Some other questions are: Why don't you go ahead and put that sign up? And why don't you provide that minimal level of guidance when you meet with someone prior to an abortion?
Evidently, this 'counselor' thinks that this distraught woman originally misrepesented her motive for the abortion, when she said that "her b/f did not want a child and probably would not stick around" because this 'counselor' writes that the distraught client "retold the story" after the fact, now saying that "she had it for him".
It's beyond amazing that this 'counselor' was so incompetent in the 'counseling' office prior to the abortion that she was unable to figure that one out from what the client originally said. It's also amazes me that the 'counselor' writes with a sense of betrayal...she feels betrayed by the client! Because the client, a vulnerable pregnant woman with an unsupportive boyfriend didn't manage to (in the eyes of the 'counselor') fully, rationally and articulately express her tangle of emotions prior to the abortion. Hey, you know?? Isn't that what the counselor is supposed to be there for?
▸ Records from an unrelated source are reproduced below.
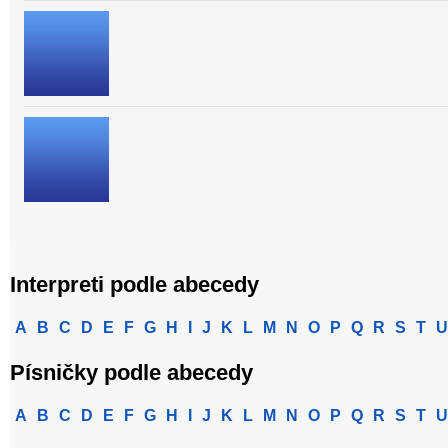
Interpreti podle abecedy
A
B
C
D
E
F
G
H
I
J
K
L
M
N
O
P
Q
R
S
T
U
Písničky podle abecedy
A
B
C
D
E
F
G
H
I
J
K
L
M
N
O
P
Q
R
S
T
U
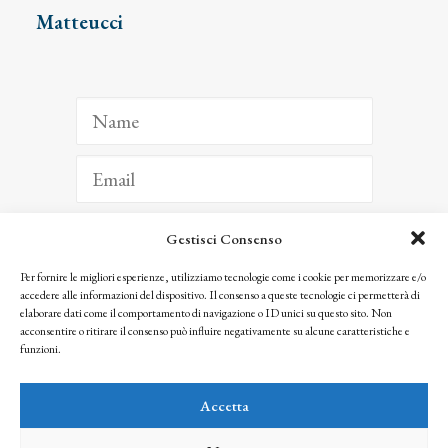
Matteucci
Gestisci Consenso
ISCRIVITI
Per fornire le migliori esperienze, utilizziamo tecnologie come i cookie per memorizzare e/o
accedere alle informazioni del dispositivo. Il consenso a queste tecnologie ci permetterà di
Facendo clic per iscriverti, riconosci che le tue informazioni saranno trattate
elaborare dati come il comportamento di navigazione o ID unici su questo sito. Non
seguendo la nostra
Privacy Policy
acconsentire o ritirare il consenso può influire negativamente su alcune caratteristiche e
© 2025 Istituto Matteucci. All right reserved
funzioni.
Nessuna parte di questo sito può essere riprodotta o trasmessa con qualsiasi mezzo senza
l’autorizzazione scritta dei proprietari dei diritti e dell’Istituto Matteucci
Accetta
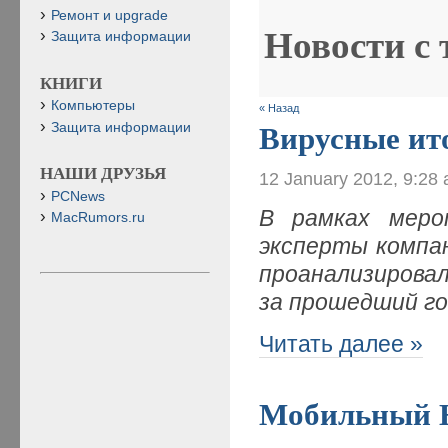
Ремонт и upgrade
Новости с
Защита информации
КНИГИ
Компьютеры
« Назад
Защита информации
Вирусные ит
НАШИ ДРУЗЬЯ
12 January 2012, 9:28
PCNews
В рамках меро
MacRumors.ru
эксперты компа
проанализирова
за прошедший год
Читать далее »
Мобильный 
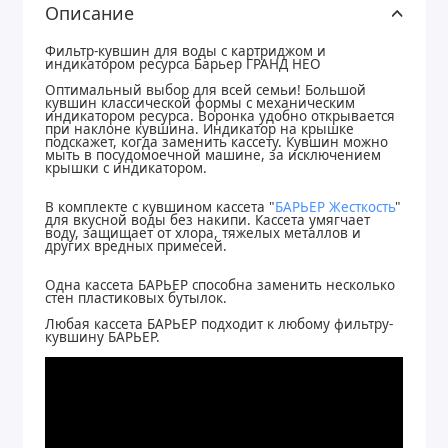
Описание
Фильтр-кувшин для воды с картриджом и
индикатором ресурса Барьер ГРАНД НЕО
Оптимальный выбор для всей семьи! Большой
кувшин классической формы с механическим
индикатором ресурса. Воронка удобно открывается
при наклоне кувшина. Индикатор на крышке
подскажет, когда заменить кассету. Кувшин можно
мыть в посудомоечной машине, за исключением
крышки с индикатором.
В комплекте с кувшином кассета "
БАРЬЕР Жесткость
"
для вкусной воды без накипи. Кассета умягчает
воду, защищает от хлора, тяжелых металлов и
других вредных примесей.
Одна кассета БАРЬЕР способна заменить несколько
стен пластиковых бутылок.
Любая кассета БАРЬЕР подходит к любому фильтру-
кувшину БАРЬЕР.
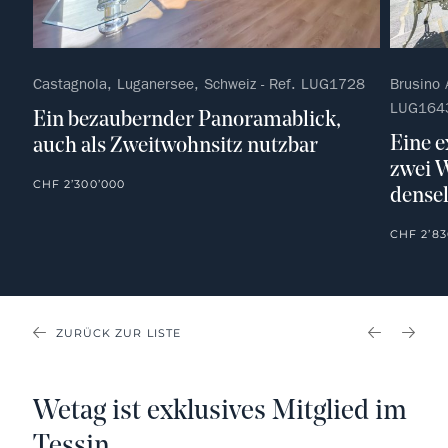
Castagnola, Luganersee, Schweiz - Ref. LUG1728
Brusino 
LUG164
Ein bezaubernder Panoramablick,
Eine e
auch als Zweitwohnsitz nutzbar
zwei 
CHF 2’300’000
dense
CHF 2’83
ZURÜCK ZUR LISTE
PREVIOU
NEX
Wetag ist exklusives Mitglied im
Tessin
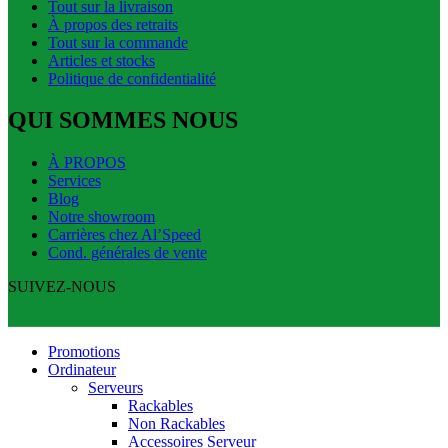
Tout sur la livraison
À propos des retraits
Tout sur la commande
Articles et stocks
Politique de confidentialité
QUI SOMMES NOUS
À PROPOS
Services
Blog
Notre showroom
Carrières chez Al’Speed
Cond. générales de vente
SUIVEZ-NOUS
Promotions
Ordinateur
Serveurs
Rackables
Non Rackables
Accessoires Serveur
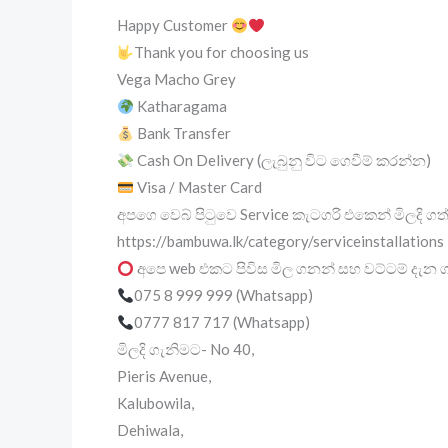
Happy Customer
Thank you for choosing us
Vega Macho Grey
Katharagama
Bank Transfer
Cash On Delivery (ලැබුනු විට ගෙවීම් කරන්න)
Visa / Master Card
අපගෙ වෙබ් පිටුවෙ Service කැටගරි එකෙන් මිලදි
https://bambuwa.lk/category/serviceinstallations
අපෙ web එකට පිවිස මිල ගනන් සහ වට්ටම් දැන ග
075 8 999 999 (Whatsapp)
0777 817 717 (Whatsapp)
මිලදි ගැනිමට- No 40,
Pieris Avenue,
Kalubowila,
Dehiwala,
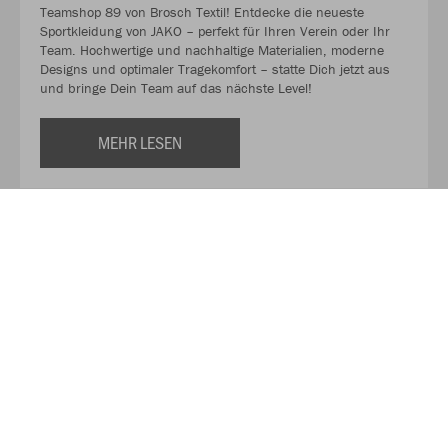
Teamshop 89 von Brosch Textil! Entdecke die neueste
Sportkleidung von JAKO – perfekt für Ihren Verein oder Ihr
Team. Hochwertige und nachhaltige Materialien, moderne
Designs und optimaler Tragekomfort – statte Dich jetzt aus
und bringe Dein Team auf das nächste Level!
MEHR LESEN
Unser Partner für Textilien!
Brosch Textil - Ihr Experte für hochwertige Textilien! Hier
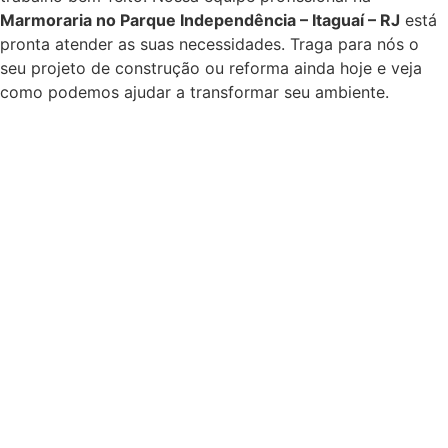
Marmoraria no Parque Independência – Itaguaí – RJ
está
pronta atender as suas necessidades. Traga para nós o
seu projeto de construção ou reforma ainda hoje e veja
como podemos ajudar a transformar seu ambiente.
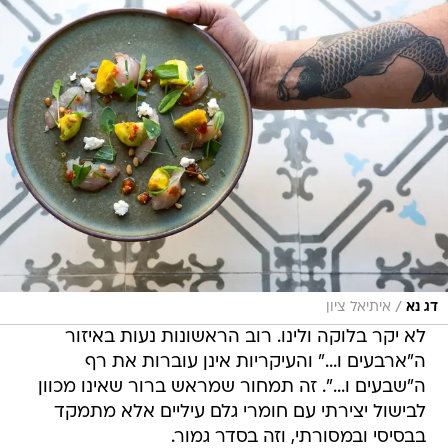
/
דג נא
איתיאל ציון
לא יקר בלוקה ולינו. רוב הראשונות נעות באיזור
ה"ארבעים ו..." והעיקריות אינן עוברות את רף
ה"שבעים ו...". זה תמחור שמראש ברור שאינו מכוון
לבישול יצירתי עם חומרי גלם עיליים אלא מתמקד
בבסיסי ובמסורתי, וזה בסדר גמור.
This is a spectacular level of professional incompetence.
From this very low point she has to find ways to choose herself, first in little ways, like eating something, eventually in larger ways, like knowing what to do with your life and not letting someone else tell you what to do.
Here's a thought, Ms. 'Counselor', to help you handle your evident frustration. Try blaming the victim. Why not even go on the internet so that you can both blame the victim and violate her further by disclosing intimate details of her situation? That way, you can feel all better, while your childless, boyfriendless client slinks home and submerges her anguish by developing a life-threatening eating disorder.